In this guide, we show you what a UX audit is, how it can affect product design, when you should do it, and exactly how to do it thoroughly to yield data-driven recommendations for your UX and product team.
What is a UX audit?
A UX audit, also known as a usability audit or user interface audit, is a process designed to evaluate a software platform, mobile application, or website in order to discover any issues or confusion that users might face. UX audits require qualitative research in the form of user interviews as well as quantitative data like product analytics, website analytics, and workflow completion metrics.
Some common types of UX audit reports include:
Web app UX audits
Mobile app UX audits
Ecommerce website UX audits
Desktop app UX audits
IoT app UX audits
The purpose of a UX audit is to discover any major issues that could impact revenue and business goals, as well as to find small areas for improvement or redesign that will improve product stickiness. UX audits seek to uncover difficulties in navigation while also diving deeper into what users’ behavior can reveal about future development needs.
By conducting a heuristic evaluation, a team familiar with the product and the niche can assess the interface in the context of the user journey to provide actionable recommendations to help the product better comply with standard principles of usability. This is the heart of the user experience audit.
Unlike competitive analysis and market research, UX research is usually not focused on making big changes to a product’s core set of features and functionality. Rather, UX research attempts to discover how core functionality can be improved through design and layout tweaks and elimination of bottlenecks. However, during the research process, a UX auditor might come up with feature recommendations.
When to do a usability audit
When should you do a usability audit? There are several times when it’s a smart call. Here are some of them:
When your onboarding metrics are poor - Unimpressed with your freemium or free trial funnel metrics? If your user activation rate is below 15% (meaning that only 15% of new users take action and receive value from your product), there might a UX issue standing in the way.

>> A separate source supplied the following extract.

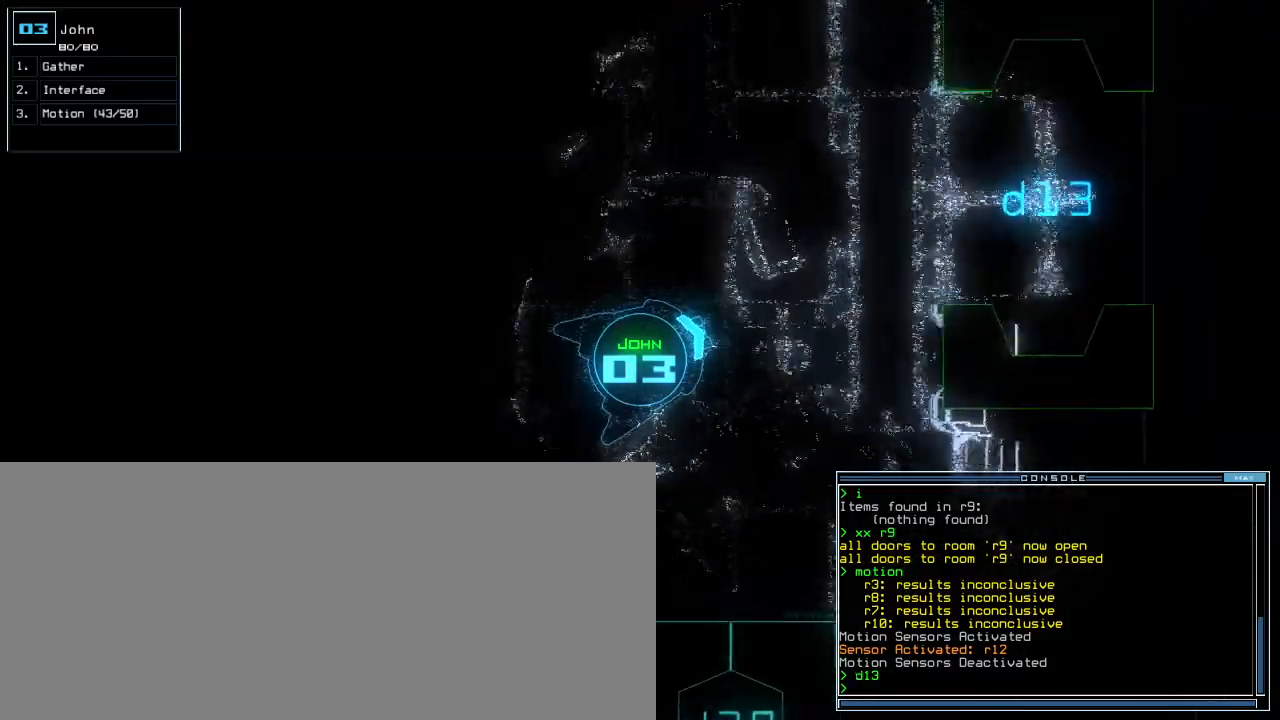
{"keys": ["up"], "events": []}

When your retention suffers - Maybe your onboarding seems to be working just fine, but your app or website retention is not what it should be. If you’re dealing with an unhealthy amount of churn, frustration with your UX could be the cause. Users might be wowed by the better user experiences provided by your competitors.
When considering migrating or rebuilding an app - Sometimes, a product team has to deal with the major hassle of modernizing an application. Maybe you’re ready to rebuild your app in a lightweight framework like Laravel or Node.js. When you’re staring down the barrel of a rebuild, you should begin with a UX audit of your current application so you have a smart starting point for your new wireframes and prototype. You’ll discover and resolve a lot of issues before you even start developing the new app.
When customers are complaining about your UX - Maybe UX is a common pain point amongst your customers. Unless your audience is technical, they won’t complain about your “UX” directly. Instead they might submit customer service tickets with things like “this is hard to find” or “I can’t figure out how to do XYZ”—all complaints that signal problems in the customer journey. If you’re getting the same sorts of questions over and over again, your UX is probably to blame.
As part of your biannual app maintenance - You don’t have to wait until there are fires to put out before you audit your user experience. Your UX designer or UX researcher can audit UX routinely, such as twice per year. The more frequently you conduct UX audits, the better your team will be at systematizing the process and coming up with data-driven recommendations.
What happens during a UX audit?
As with any type of design audit, the bulk of the work lies in the research. UX auditors will spend dozens (if not hundreds) of hours pouring over user session recordings, interviewing users and members of the design team, and reviewing product data.
UX auditors, particularly those that audit more frequently, might also run UX optimization experiments and review the results of those experiments during the audit process. For example, a product manager might implement a solution (such as redesigning a user flow) from the previous audit. The UX auditor will review the results of that change and compare the results between the recent audits.
Who should do a UX audit?
UX audits can be undertaken by different roles, depending on the size and organization of the company. Very large digital or product teams might employ dedicated UX auditors or freelancers to supplement the existing team. This is particularly the case in ecommerce or other consumer companies, where UX issues can quickly result in millions of dollars in revenue loss.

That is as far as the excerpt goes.